_Instructions to follow:_ No picture belongs in the answer, which must hold exactly the lines from the one with "telijke avond van te maken." through the final line below.

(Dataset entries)
[Start of section]

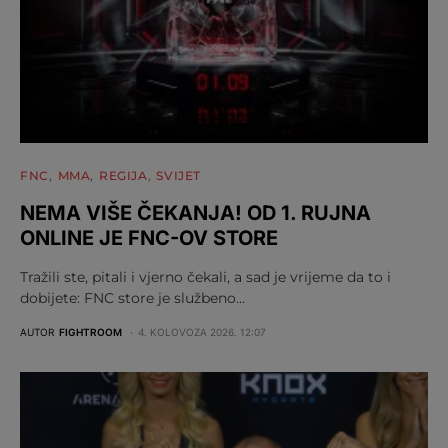
FNC
MMA
REGIJA
SVIJET
NEMA VIŠE ČEKANJA! OD 1. RUJNA
ONLINE JE FNC-OV STORE
Tražili ste, pitali i vjerno čekali, a sad je vrijeme da to i
dobijete: FNC store je službeno…
AUTOR
FIGHTROOM
4. KOLOVOZA 2026. 12:07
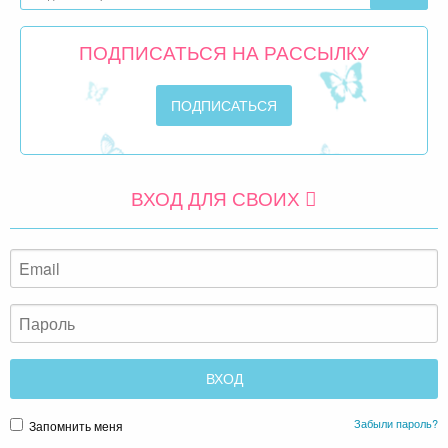
ПОДПИСАТЬСЯ НА РАССЫЛКУ
ВХОД ДЛЯ СВОИХ
Забыли пароль?
Запомнить меня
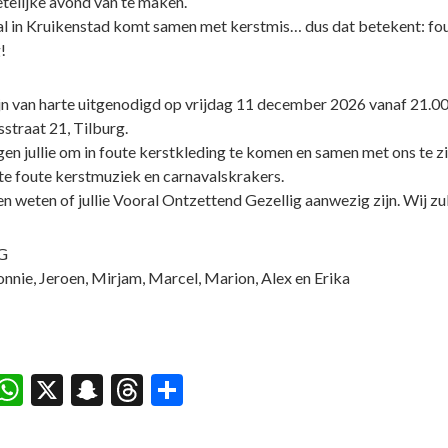
telijke avond van te maken.
l in Kruikenstad komt samen met kerstmis… dus dat betekent: fout,
!
zijn van harte uitgenodigd op vrijdag 11 december 2026 vanaf 21.00 
sstraat 21, Tilburg.
gen jullie om in foute kerstkleding te komen en samen met ons te z
te foute kerstmuziek en carnavalskrakers.
en weten of jullie Vooral Ontzettend Gezellig aanwezig zijn. Wij z
G
onnie, Jeroen, Mirjam, Marcel, Marion, Alex en Erika
acebook
WhatsApp
X
Snapchat
Threads
Delen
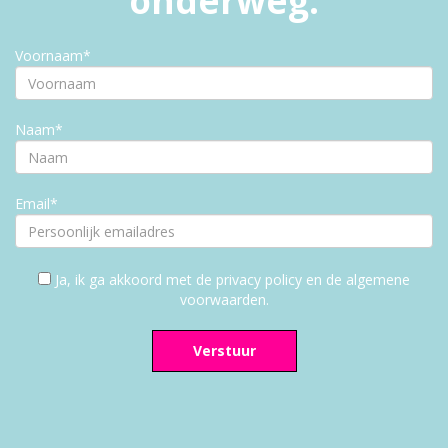
onderweg.
Voornaam*
Naam*
Email*
Ja, ik ga akkoord met de privacy policy en de algemene
voorwaarden.
Verstuur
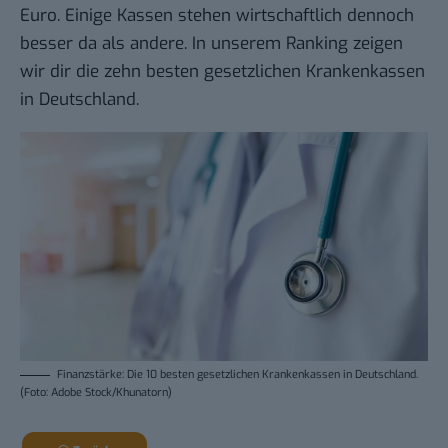
Euro. Einige Kassen stehen wirtschaftlich dennoch
besser da als andere. In unserem Ranking zeigen
wir dir die zehn
besten gesetzlichen Krankenkassen
in Deutschland.
Finanzstärke: Die 10 besten gesetzlichen Krankenkassen in Deutschland.
(Foto: Adobe Stock/Khunatorn)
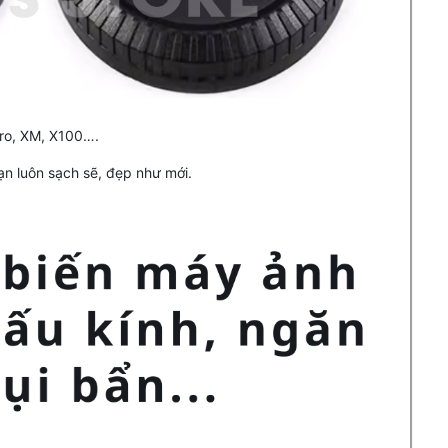
Pro, XM, X100….
ạn luôn sạch sẽ, đẹp như mới.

[End of section]

_Finished task:_
telijke avond van te maken.
l in Kruikenstad komt samen met kerstmis… dus dat betekent: fout,
!
zijn van harte uitgenodigd op vrijdag 11 december 2026 vanaf 21.00 
sstraat 21, Tilburg.
gen jullie om in foute kerstkleding te komen en samen met ons te z
te foute kerstmuziek en carnavalskrakers.
en weten of jullie Vooral Ontzettend Gezellig aanwezig zijn. Wij z
G
onnie, Jeroen, Mirjam, Marcel, Marion, Alex en Erika
acebook
WhatsApp
X
Snapchat
Threads
Delen
onderweg.
Voornaam*
Naam*
Email*
Ja, ik ga akkoord met de privacy policy en de algemene
voorwaarden.
Verstuur
Euro. Einige Kassen stehen wirtschaftlich dennoch
besser da als andere. In unserem Ranking zeigen
wir dir die zehn
besten gesetzlichen Krankenkassen
in Deutschland.
Finanzstärke: Die 10 besten gesetzlichen Krankenkassen in Deutschland.
(Foto: Adobe Stock/Khunatorn)
Pro, XM, X100….
ạn luôn sạch sẽ, đẹp như mới.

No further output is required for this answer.